Singkatnya, meskipun melakukan ekspansi ke arah timur, NATO telah gagal total untuk melaksanakan misi militernya atau menentukan misi strategis intinya untuk abad ke-21. Deklarasi Presiden Joe Biden tahun 2021 bahwa “Amerika telah kembali” di panggung dunia dan upayanya untuk membalikkan kerusakan yang dilakukan terhadap kepercayaan dan kredibilitas Amerika oleh para pendahulunya dan untuk menyatukan kembali serta menyelamatkan aliansi telah ditanggapi dengan sangat skeptis di Eropa.
Tapi semuanya berubah pada tahun berikutnya. Skeptisisme tiba-tiba menghilang setelah Rusia melancarkan invasi besar-besaran ke Ukraina, disamarkan sebagai “operasi militer terbatas” yang bertujuan melindungi provinsi-provinsi mayoritas Rusia.
Presiden Vladimir Putin telah lama memperingatkan terhadap campur tangan AS-NATO di wilayah atau lingkup pengaruhnya dan memperingatkan terhadap niatnya untuk memperluas ke arah timur ke Georgia dan Ukraina. Tetapi semua peringatannya diabaikan di Washington, paling tidak di Gedung Putih Biden, yang ingin menghidupkan kembali hubungan transatlantik.
Setelah bertahun-tahun pemulihan hubungan, para pemimpin Eropa merasa sangat dikhianati oleh invasi Putin, terlepas dari motif dan tujuannya. Itu memberikan kredibilitas pada kecurigaan dan peringatan Biden dan membuatnya terlihat bodoh. Mereka mengira mereka memiliki sedikit atau tidak ada pilihan selain bersatu di sekitar NATO yang dipimpin Amerika untuk menghadapi bahaya baru dari timur.
Negara-negara seperti Finlandia, yang telah lama berjanji untuk tidak bergabung dengan NATO, kini bersaing untuk masuk dengan cara apa pun. Demikian pula, upaya putus asa Swedia untuk bergabung dengan aliansi setelah keberatan Turki menggambarkan sejauh mana orang Eropa bersedia untuk pergi. Nyatanya, hanya setelah UE bergabung dalam upaya mediasi dengan bujukan barulah Turki mencabut keberatannya.
Hari ini, NATO bertekad untuk menghadapi dan melemahkan Rusia, meskipun secara tidak langsung, di medan perang dan untuk mencegah Putin mencoba melakukan kebodohan seperti itu di masa depan.
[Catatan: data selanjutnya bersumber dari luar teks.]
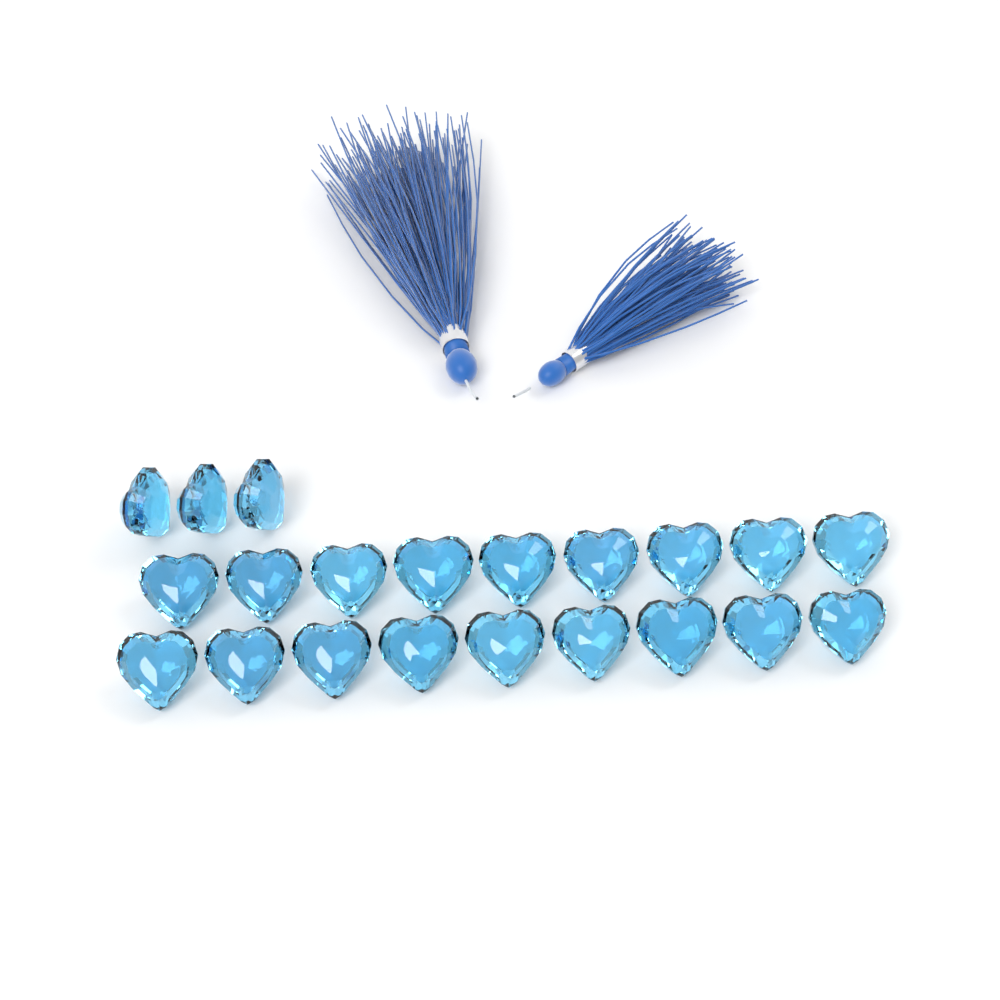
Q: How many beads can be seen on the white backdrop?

Kekuatan NATO telah menunjukkan kesiapan mereka untuk memberi Ukraina bantuan puluhan miliar dolar dan senjata paling canggih dan berbahaya, termasuk bom curah, yang bertekad untuk berperang sampai tentara Ukraina terakhir.
Dalam periode besar rasa tidak enak di Barat, Putin memberi NATO makna, misi, dan dorongan baru. Terlepas dari bagaimana perangnya berlangsung atau kapan berakhir, Rusia telah kehilangan landasan moral dan strategis yang tinggi karena aliansi yang semakin ofensif yang pasti akan memiliterisasi benua dan memperluas jangkauannya secara global.
Apakah seseorang mengatakan NATO baru kantor penghubung Di Jepang?